#### [Assignment]
Write out the data below in full, unchanged, minus the images.

#### [Information provided]
* * * * *

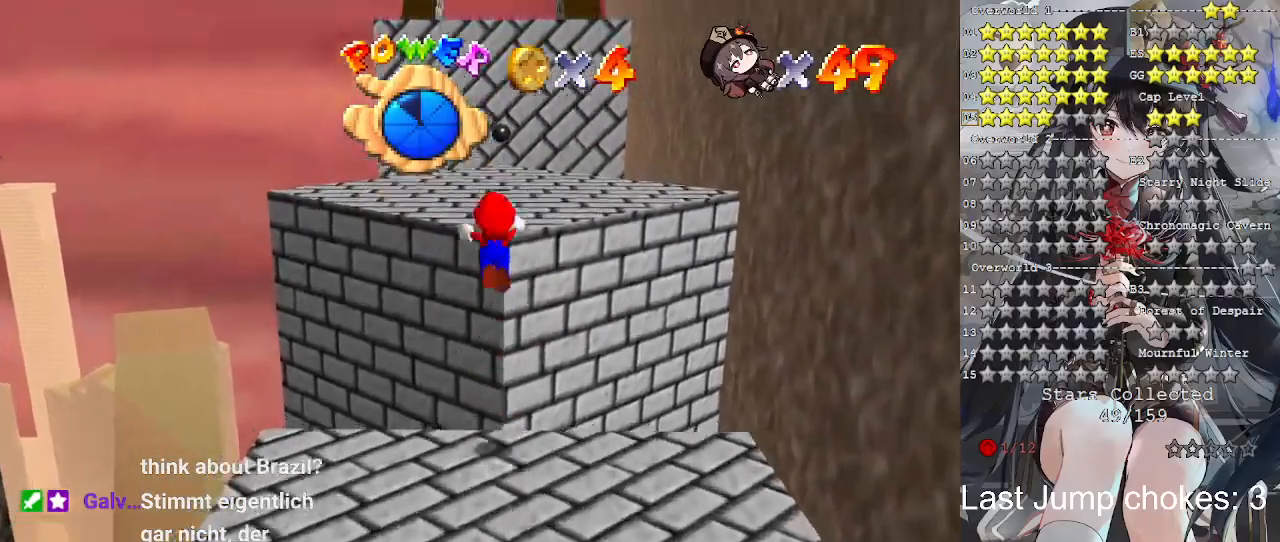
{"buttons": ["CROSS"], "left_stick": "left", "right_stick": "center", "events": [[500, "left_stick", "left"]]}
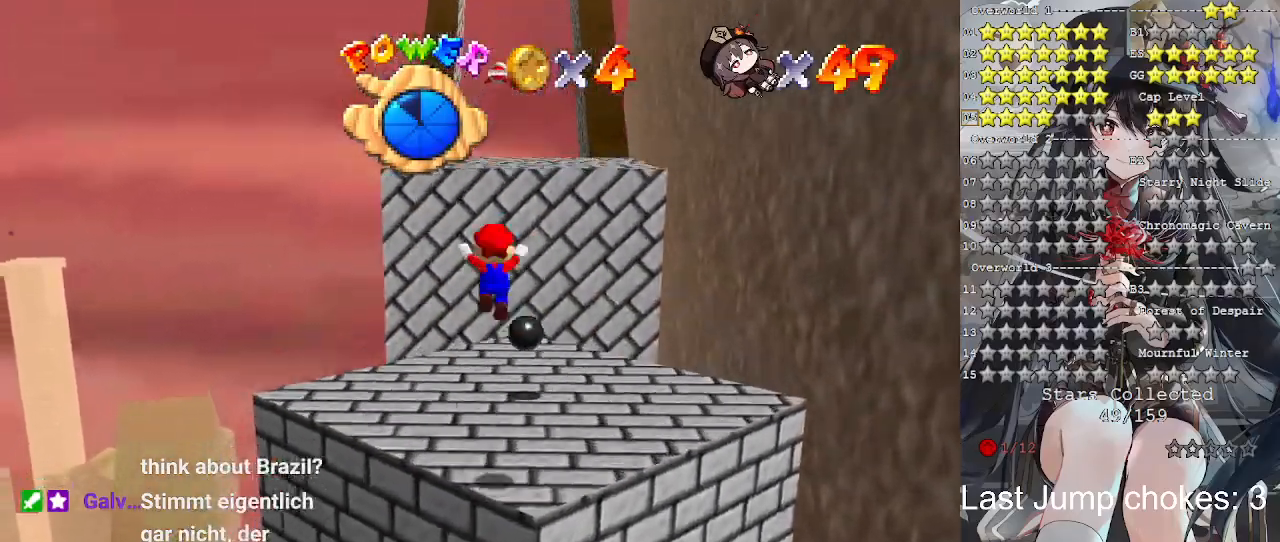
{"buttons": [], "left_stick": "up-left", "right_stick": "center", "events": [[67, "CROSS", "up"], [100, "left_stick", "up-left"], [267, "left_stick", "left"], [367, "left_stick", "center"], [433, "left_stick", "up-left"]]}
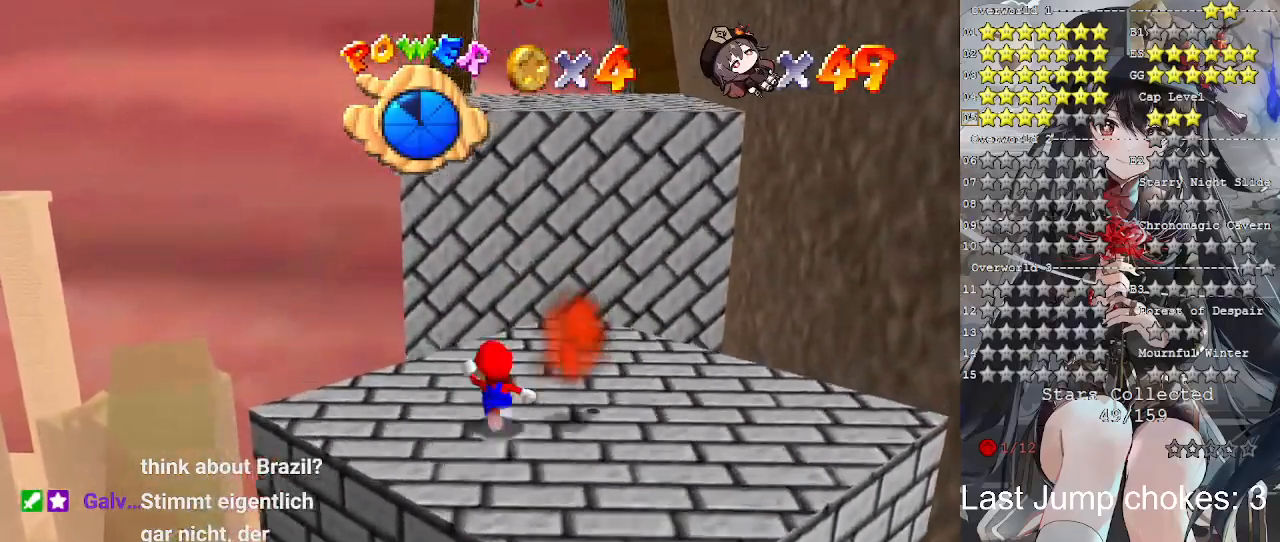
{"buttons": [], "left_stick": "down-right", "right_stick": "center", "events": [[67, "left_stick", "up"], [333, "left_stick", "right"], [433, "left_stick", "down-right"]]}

* * * * *

#### [Answer to the problem]
{"buttons": ["CROSS"], "left_stick": "left", "right_stick": "center", "events": [[500, "left_stick", "left"]]}
{"buttons": [], "left_stick": "up-left", "right_stick": "center", "events": [[67, "CROSS", "up"], [100, "left_stick", "up-left"], [267, "left_stick", "left"], [367, "left_stick", "center"], [433, "left_stick", "up-left"]]}
{"buttons": [], "left_stick": "down-right", "right_stick": "center", "events": [[67, "left_stick", "up"], [333, "left_stick", "right"], [433, "left_stick", "down-right"]]}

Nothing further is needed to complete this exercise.